→ Work task:
Put every line of the data below into a numbered list, skipping blank lines and leaving out the pictures.

→ Saved data entries:
>>>>>

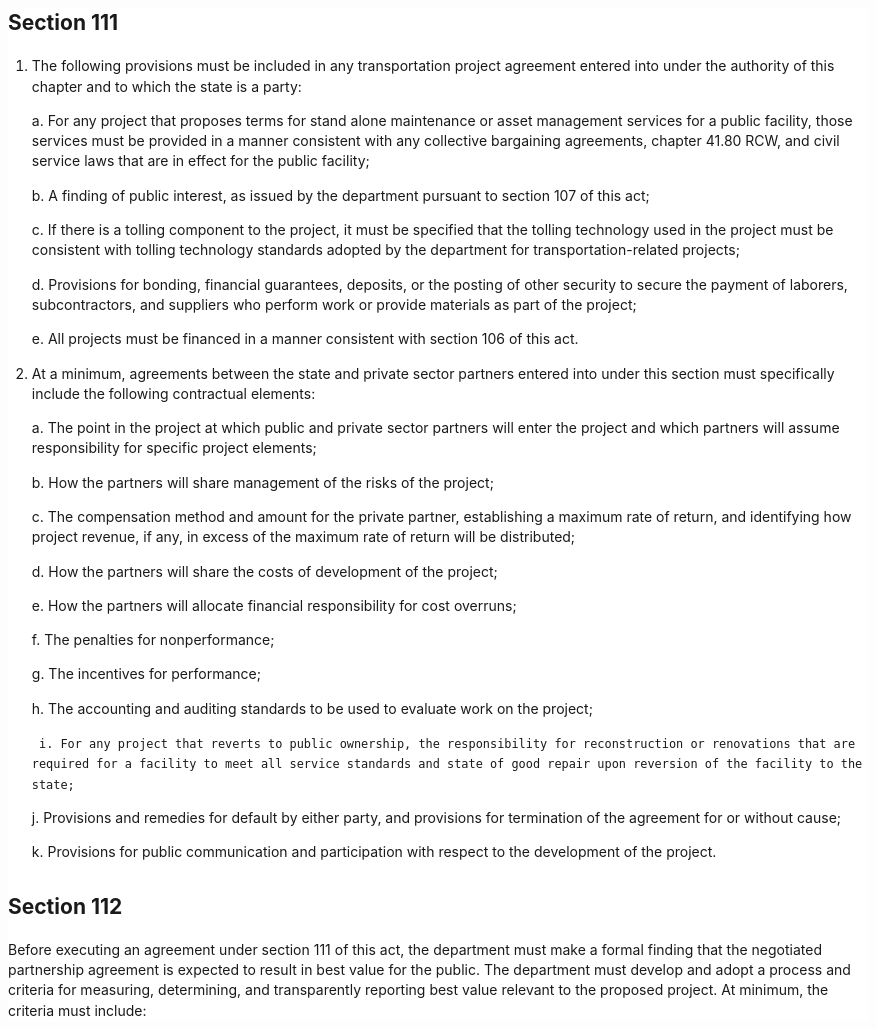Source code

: ## Section 111
1. The following provisions must be included in any transportation project agreement entered into under the authority of this chapter and to which the state is a party:

    a. For any project that proposes terms for stand alone maintenance or asset management services for a public facility, those services must be provided in a manner consistent with any collective bargaining agreements, chapter 41.80 RCW, and civil service laws that are in effect for the public facility;

    b. A finding of public interest, as issued by the department pursuant to section 107 of this act;

    c. If there is a tolling component to the project, it must be specified that the tolling technology used in the project must be consistent with tolling technology standards adopted by the department for transportation-related projects;

    d. Provisions for bonding, financial guarantees, deposits, or the posting of other security to secure the payment of laborers, subcontractors, and suppliers who perform work or provide materials as part of the project;

    e. All projects must be financed in a manner consistent with section 106 of this act.

2. At a minimum, agreements between the state and private sector partners entered into under this section must specifically include the following contractual elements:

    a. The point in the project at which public and private sector partners will enter the project and which partners will assume responsibility for specific project elements;

    b. How the partners will share management of the risks of the project;

    c. The compensation method and amount for the private partner, establishing a maximum rate of return, and identifying how project revenue, if any, in excess of the maximum rate of return will be distributed;

    d. How the partners will share the costs of development of the project;

    e. How the partners will allocate financial responsibility for cost overruns;

    f. The penalties for nonperformance;

    g. The incentives for performance;

    h. The accounting and auditing standards to be used to evaluate work on the project;

        i. For any project that reverts to public ownership, the responsibility for reconstruction or renovations that are required for a facility to meet all service standards and state of good repair upon reversion of the facility to the state;

    j. Provisions and remedies for default by either party, and provisions for termination of the agreement for or without cause;

    k. Provisions for public communication and participation with respect to the development of the project.

## Section 112
Before executing an agreement under section 111 of this act, the department must make a formal finding that the negotiated partnership agreement is expected to result in best value for the public. The department must develop and adopt a process and criteria for measuring, determining, and transparently reporting best value relevant to the proposed project. At minimum, the criteria must include:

<<<<<

→ Task solution:
1. Source code
2. : ## Section 111
3. 1. The following provisions must be included in any transportation project agreement entered into under the authority of this chapter and to which the state is a party:
4.     a. For any project that proposes terms for stand alone maintenance or asset management services for a public facility, those services must be provided in a manner consistent with any collective bargaining agreements, chapter 41.80 RCW, and civil service laws that are in effect for the public facility;
5.     b. A finding of public interest, as issued by the department pursuant to section 107 of this act;
6.     c. If there is a tolling component to the project, it must be specified that the tolling technology used in the project must be consistent with tolling technology standards adopted by the department for transportation-related projects;
7.     d. Provisions for bonding, financial guarantees, deposits, or the posting of other security to secure the payment of laborers, subcontractors, and suppliers who perform work or provide materials as part of the project;
8.     e. All projects must be financed in a manner consistent with section 106 of this act.
9. 2. At a minimum, agreements between the state and private sector partners entered into under this section must specifically include the following contractual elements:
10.     a. The point in the project at which public and private sector partners will enter the project and which partners will assume responsibility for specific project elements;
11.     b. How the partners will share management of the risks of the project;
12.     c. The compensation method and amount for the private partner, establishing a maximum rate of return, and identifying how project revenue, if any, in excess of the maximum rate of return will be distributed;
13.     d. How the partners will share the costs of development of the project;
14.     e. How the partners will allocate financial responsibility for cost overruns;
15.     f. The penalties for nonperformance;
16.     g. The incentives for performance;
17.     h. The accounting and auditing standards to be used to evaluate work on the project;
18.         i. For any project that reverts to public ownership, the responsibility for reconstruction or renovations that are required for a facility to meet all service standards and state of good repair upon reversion of the facility to the state;
19.     j. Provisions and remedies for default by either party, and provisions for termination of the agreement for or without cause;
20.     k. Provisions for public communication and participation with respect to the development of the project.
21. ## Section 112
22. Before executing an agreement under section 111 of this act, the department must make a formal finding that the negotiated partnership agreement is expected to result in best value for the public. The department must develop and adopt a process and criteria for measuring, determining, and transparently reporting best value relevant to the proposed project. At minimum, the criteria must include:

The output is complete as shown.